In order to have a clear understanding of the fundamental principles underlying corporate governance, it’s essential to also understand the fundamental purpose of companies themselves and how corporate governance promotes investment in, and growth of, companies.
Companies as collective investment vehicles – the need for corporate governance
Companies have the status of ‘legal persons’ that are able to enjoy the same rights as a natural person. The shareholders or members of a company also enjoy limited liability – subject to any exemptions in legislation, shareholders only have to contribute the subscription price of their shares and are not liable for the debts of the company. These aspects make companies particularly attractive as a vehicle for operating businesses and making investments. However, the fundamental purpose of companies is as vehicles for collective investment. Companies provide a convenient way to access more investment from a broader base by having investors who do not necessarily know each other, and do not necessarily know the management of the company, pool their investment funds together.
While ‘legal person’ status and limited liability make the company structure attractive, in practice how do you get a group of strangers to pool their investment funds into a company? In order to be confident of making an investment in this situation, investors need to have a reasonable degree of trust that they will be provided with sufficient, accurate information on the status of their investment and that management of the company will be required to comply with some minimum standards in the way it runs the business to protect their investment. This is the basic concept of ‘corporate governance’ and why it was created – so that investors can have confidence to put money into companies (or other collective investment structures) that they are not themselves managing – and so that is therefore possible in turn to grow much larger and more sophisticated economies.
Promoting investment and growth through corporate governance standards
Corporate governance aims to create a whole economy, or ‘ecosystem’, where investors can expect to have this basic level of trust when investing in companies. Therefore, minimum standards are applied across the board, regardless of the actual ownership of a particular company. In Myanmar, for historical and developmental reasons, most companies are still managed by the founders or majority owners. Shareholders who are not founders or part of management are usually personal acquaintances of management or of other major shareholders. (This is also still common in more developed economies, but less so than in Myanmar at present). This is one of the reasons why corporate governance has not been an area of major focus in Myanmar in the past.
However, it is not possible to grow a large and sophisticated economy if business owners and managers can only raise investment capital from their family and friends. If Myanmar is to have a large, developed economy it must have a broad and deep investment base. In order to have a broad and deep investment base it must have reasonably high standards of corporate governance to give investors confidence to invest. In order to have reasonably high standards of corporate governance, it must have a robust system where corporate governance standards apply to all companies (even those that are still owned by family and/or friends and that don’t want or need new investors to expand) so that corporate governance principles are strongly entrenched.
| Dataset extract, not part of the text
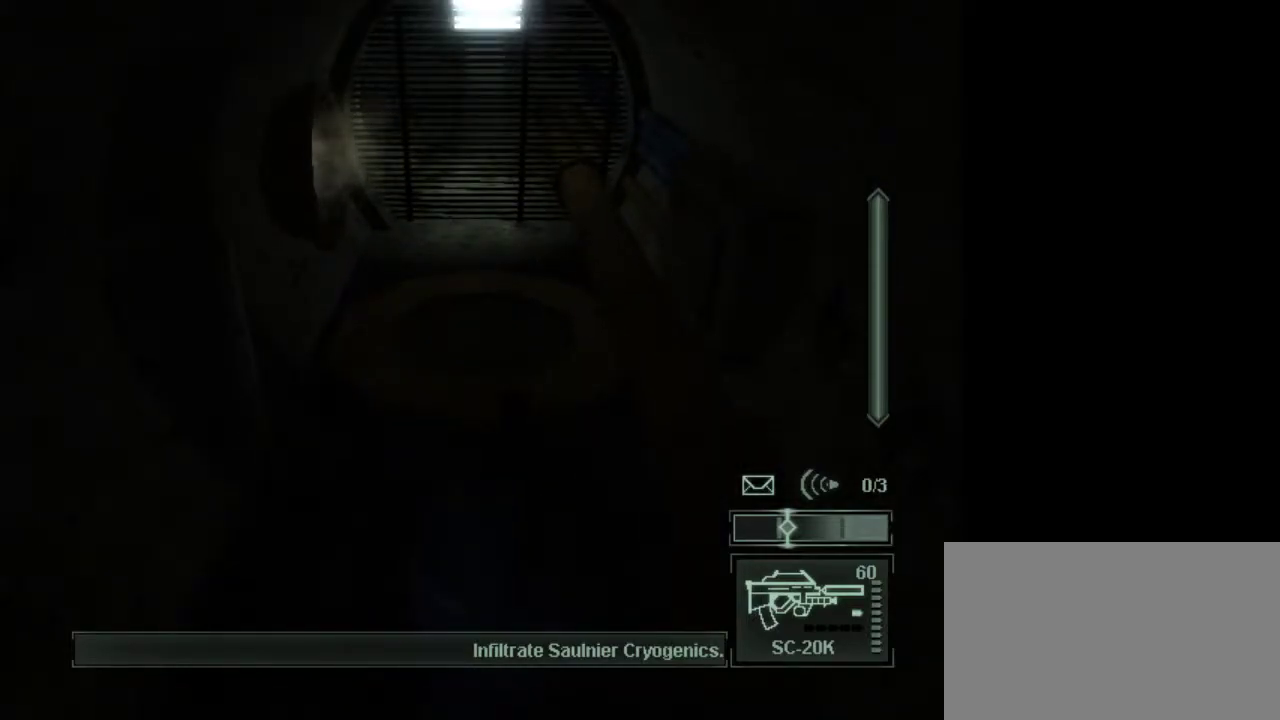
{"keys": [], "mouse": [], "events": []}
Corporate governance principles therefore apply to every company as though the managers are not themselves the shareholders or investors. Every company is required to comply with standards as though the directors and management are managing someone else’s investment and business and therefore have to adhere to reasonable standards of care and diligence in decision making and provide reasonably transparent reporting.
International corporate governance norms will attract more investment for Myanmar
We often hear in Myanmar that things have to be done ‘the Myanmar way’. That is not always true or reasonable though. No investor is obliged to put its money into any company. In particular, no foreign investor is obliged to put money into any Myanmar company. If a company wants the benefit of using someone else’s money, it’s only fair that it should be required to comply with minimum standards to give the investor trust and confidence to invest. Therefore, if the Myanmar economy is to grow significantly and reach its potential, higher corporate governance standards (based on international norms) are essential.